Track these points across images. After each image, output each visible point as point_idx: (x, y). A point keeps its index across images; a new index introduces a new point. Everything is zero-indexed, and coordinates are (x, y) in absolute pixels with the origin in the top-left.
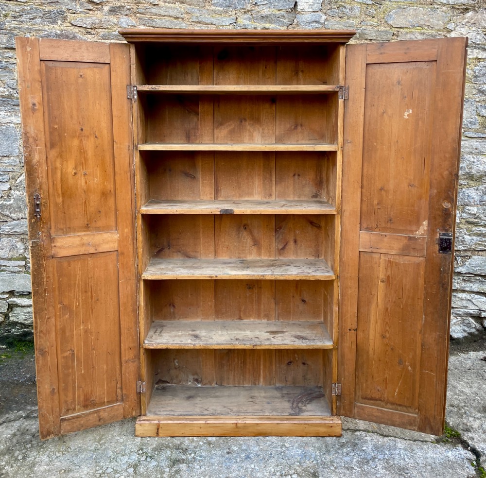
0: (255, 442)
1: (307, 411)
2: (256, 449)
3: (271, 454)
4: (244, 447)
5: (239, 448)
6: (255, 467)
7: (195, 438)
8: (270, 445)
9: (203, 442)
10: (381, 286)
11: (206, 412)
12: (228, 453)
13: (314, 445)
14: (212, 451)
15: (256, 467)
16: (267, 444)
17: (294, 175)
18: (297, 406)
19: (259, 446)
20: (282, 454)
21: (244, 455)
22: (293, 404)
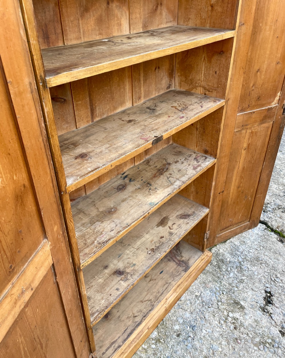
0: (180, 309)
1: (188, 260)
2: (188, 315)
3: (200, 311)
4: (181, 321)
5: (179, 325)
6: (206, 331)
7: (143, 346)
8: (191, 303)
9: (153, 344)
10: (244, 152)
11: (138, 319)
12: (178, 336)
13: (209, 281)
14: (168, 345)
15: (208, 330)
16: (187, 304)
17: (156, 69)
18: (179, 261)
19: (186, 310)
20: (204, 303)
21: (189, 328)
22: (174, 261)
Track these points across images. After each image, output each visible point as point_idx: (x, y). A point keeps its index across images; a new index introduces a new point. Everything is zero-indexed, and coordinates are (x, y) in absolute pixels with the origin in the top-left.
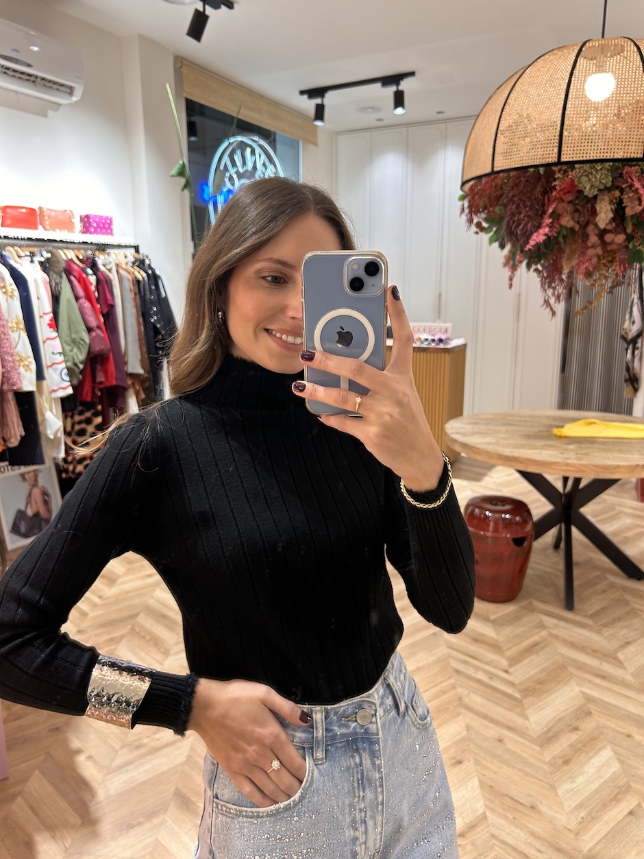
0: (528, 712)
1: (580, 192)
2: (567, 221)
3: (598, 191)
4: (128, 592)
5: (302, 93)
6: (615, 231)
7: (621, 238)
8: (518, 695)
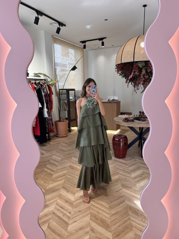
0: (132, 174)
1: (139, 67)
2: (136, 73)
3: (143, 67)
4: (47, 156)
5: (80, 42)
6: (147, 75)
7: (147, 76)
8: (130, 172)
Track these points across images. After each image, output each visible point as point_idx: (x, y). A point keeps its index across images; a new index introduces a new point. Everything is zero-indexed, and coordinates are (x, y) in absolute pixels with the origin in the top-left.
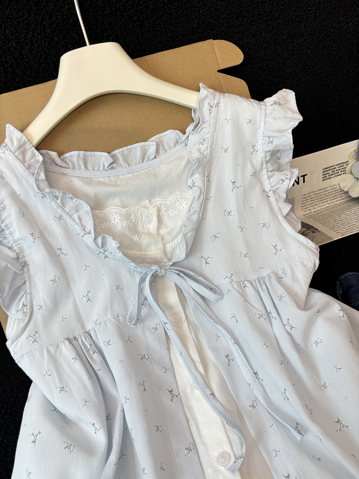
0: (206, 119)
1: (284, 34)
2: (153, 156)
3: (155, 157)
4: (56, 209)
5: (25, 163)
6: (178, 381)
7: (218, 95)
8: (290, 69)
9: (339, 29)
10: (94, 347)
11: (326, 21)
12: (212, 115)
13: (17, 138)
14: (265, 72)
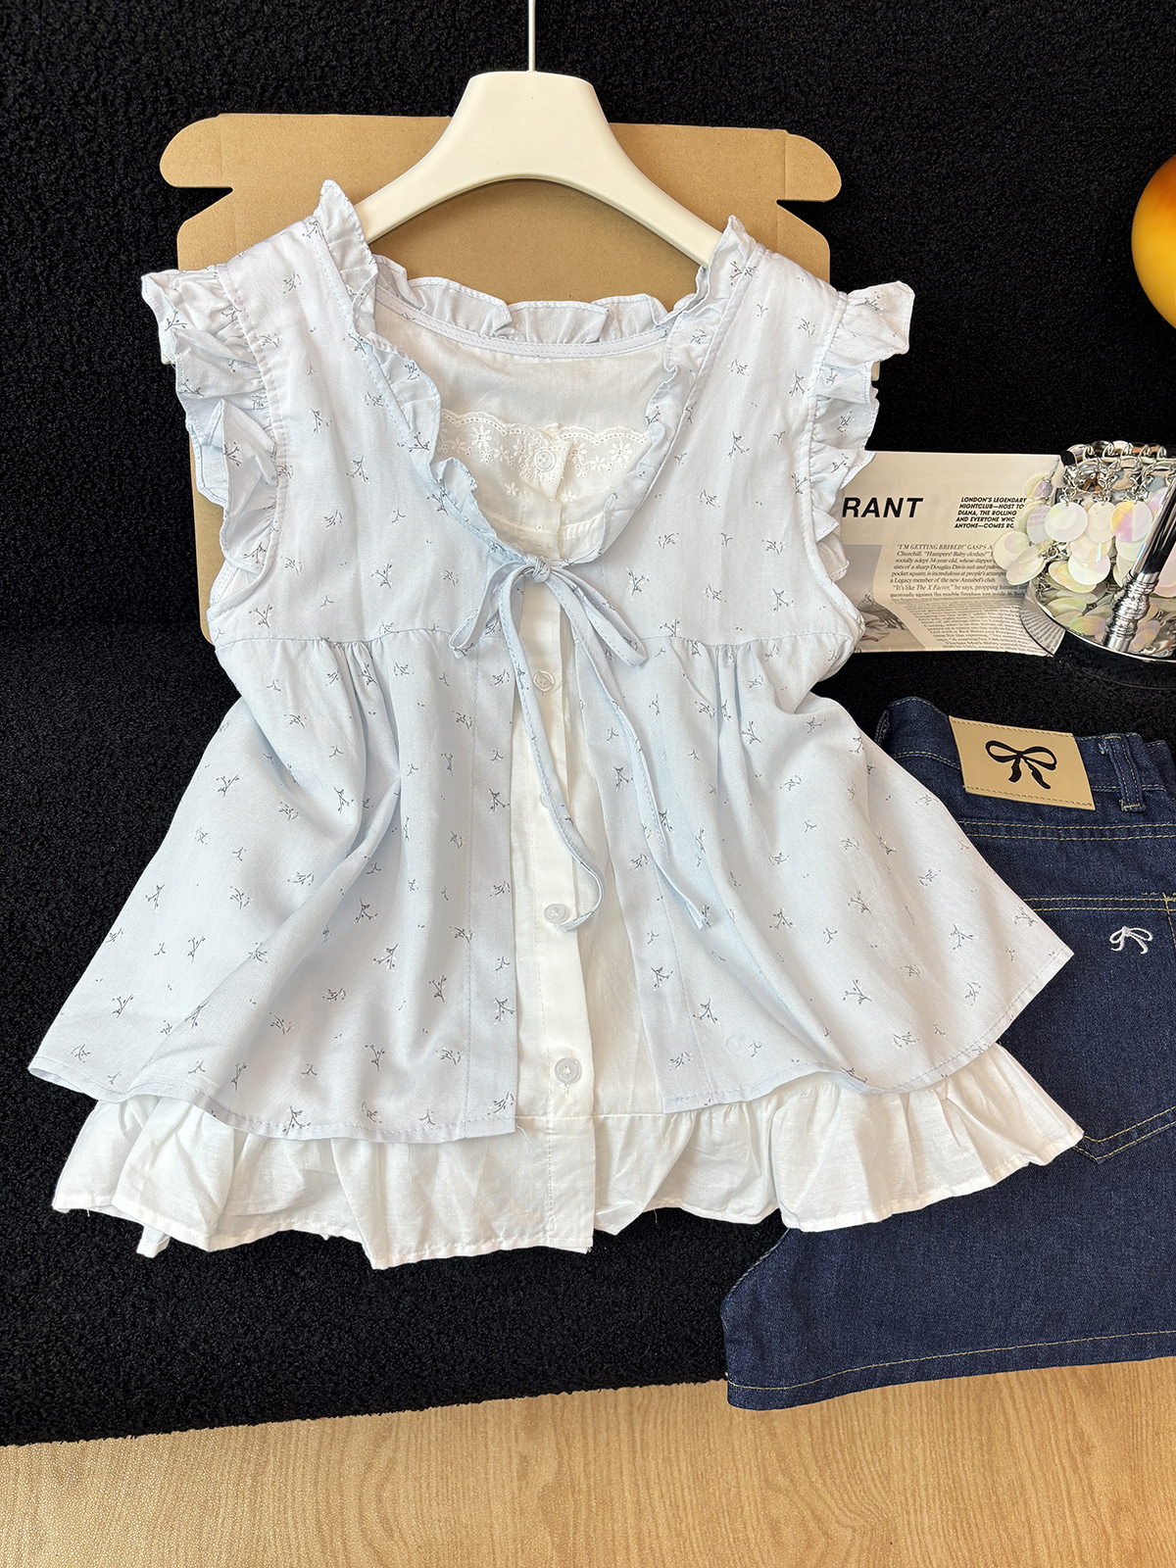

Exercise =
Copy all the entries above exactly as they stand, except for the pictures.

Output below =
Track these points across images. After each image, output each visible point as point_idx: (x, y). A point keeps its index across images; a new index introduces a new point. Everything is zero-indexed, and coordinates are (x, y) in absolute pixels with the origin in the top-left.
0: (255, 442)
1: (307, 411)
2: (256, 449)
3: (271, 454)
4: (244, 447)
5: (239, 448)
6: (255, 467)
7: (195, 438)
8: (270, 445)
9: (203, 442)
10: (381, 286)
11: (206, 412)
12: (228, 453)
13: (314, 445)
14: (212, 451)
15: (256, 467)
16: (267, 444)
17: (294, 175)
18: (297, 406)
19: (259, 446)
20: (282, 454)
21: (244, 455)
22: (293, 404)
0: (180, 309)
1: (188, 260)
2: (188, 315)
3: (200, 311)
4: (181, 321)
5: (179, 325)
6: (206, 331)
7: (143, 346)
8: (191, 303)
9: (153, 344)
10: (244, 152)
11: (138, 319)
12: (178, 336)
13: (209, 281)
14: (168, 345)
15: (208, 330)
16: (187, 304)
17: (156, 69)
18: (179, 261)
19: (186, 310)
20: (204, 303)
21: (189, 328)
22: (174, 261)
Track these points across images. After each image, output each visible point as point_idx: (x, y). A point keeps its index across images; a new index introduces a new point. Everything is zero-indexed, and coordinates are (x, y) in absolute pixels with the origin in the top-left.
0: (528, 712)
1: (580, 192)
2: (567, 221)
3: (598, 191)
4: (128, 592)
5: (302, 93)
6: (615, 231)
7: (621, 238)
8: (518, 695)
0: (132, 174)
1: (139, 67)
2: (136, 73)
3: (143, 67)
4: (47, 156)
5: (80, 42)
6: (147, 75)
7: (147, 76)
8: (130, 172)
Track these points across images. After each image, output each visible point as point_idx: (x, y). A point keeps its index across images; a new index introduces a new point. Everything is zero-indexed, and coordinates are (x, y) in absolute pixels with the origin in the top-left.
0: (206, 119)
1: (284, 34)
2: (153, 156)
3: (155, 157)
4: (56, 209)
5: (25, 163)
6: (178, 381)
7: (218, 95)
8: (290, 69)
9: (339, 29)
10: (94, 347)
11: (326, 21)
12: (212, 115)
13: (17, 138)
14: (265, 72)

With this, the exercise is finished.